You can use the --sort-key and --reverse-sort options to modify which columns are sorted and how. In addition, you can use the --csv option to write the output table in CSV form.

Note: to an astute observer, the results from the above table don't look very accurate. In particular the totals for the main function seem questionable. This is due to event multiplexing (explained more below), and for best results you should not profile multiple regions simultaneously. In the table above, you can see that it's likely that profiling for main was disabled while sum was running.

Groups

The CPU has a fixed number of performance counters.
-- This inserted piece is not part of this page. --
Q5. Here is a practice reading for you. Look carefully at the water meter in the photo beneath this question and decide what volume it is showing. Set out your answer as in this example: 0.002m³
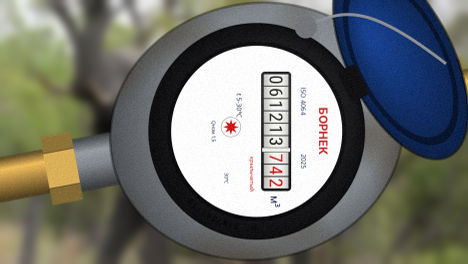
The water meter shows 61213.742m³
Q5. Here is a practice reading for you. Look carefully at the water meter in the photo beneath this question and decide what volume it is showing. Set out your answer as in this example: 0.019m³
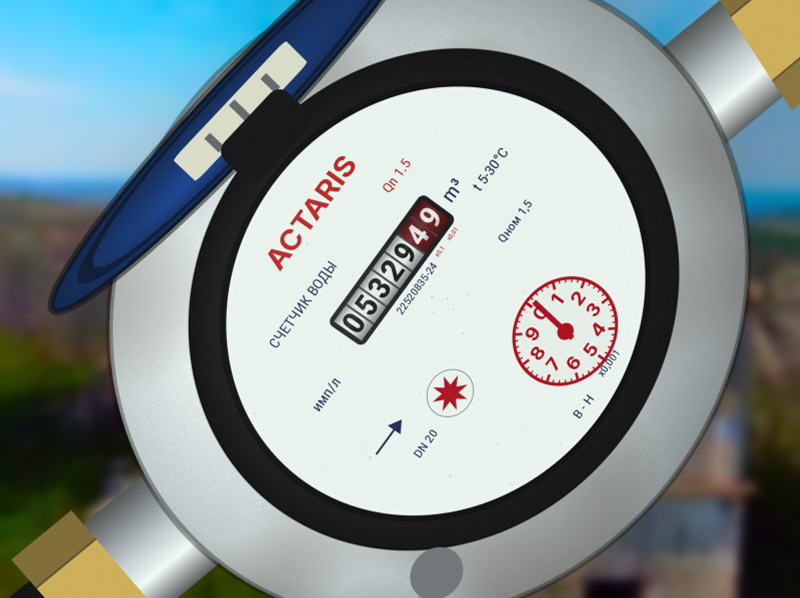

If you try recording more events than there are counters, "multiplexing" will be performed to estimate the totals for all the events. For example, if we record 6 events on the sum benchmark, the instruction count becomes less stable. This is because the number of events now exceeds the number of hardware registers for counting, and multiplexing occurs. To ensure that certain events are always counted together, you can put them all in a group with the -g option. The -g option has the same syntax as the -e option, but may be specified multiple times (for multiple groups).

Notes and caveats

  • Tip: enable verbose mode with the -V flag when you are not seeing the expected result.
  • Many CPUs expose additional/non-standardized raw perf events. Perforator does not currently support those events.
  • Perforator has only limited support for multithreaded programs. It supports profiling programs with multiple threads as long as it is the case that each profiled region is only run by one thread (ever). In addition, the beginning and end of a region must be run by the same thread. This means if you are benchmarking Go you should call runtime.LockOSThread in your benchmark to prevent a goroutine migration while profiling.
  • A region is either active or inactive, it cannot be active multiple times at once. This means for recursive functions only the first invocation of the function is tracked.
  • Be careful of multiplexing, which occurs when you are trying to record more events than there are hardware counter registers. In particular, if you profile a function inside of another function being profiled, this will likely result in multiplexing and possibly incorrect counts. Perforator will automatically attempt to scale counts when multiplexing occurs. To see if this has happened, use the -V flag, which will print information when multiplexing is detected.
  • Be careful if your target functions are being inlined. Perforator will automatically attempt to read DWARF information to determine the inline sites for target functions but it's a good idea to double check if you are seeing weird results. Use the -V flag to see where Perforator thinks the inline site is.

How it works

Perforator uses ptrace to trace the target program and enable profiling for certain parts of the target program. Perforator places the 0xCC "interrupt" instruction at the beginning of the profiled function which allows it to regain control when the function is executed. At that point, Perforator will place the original code back (whatever was initially overwritten by the interrupt byte), determine the return address by reading the top of the stack, and place an interrupt byte at that address. Then Perforator will enable profiling and resume the target process. When the next interrupt happens, the target will have reached the return address and Perforator can stop profiling, remove the interrupt, and place a new interrupt back at the start of the function.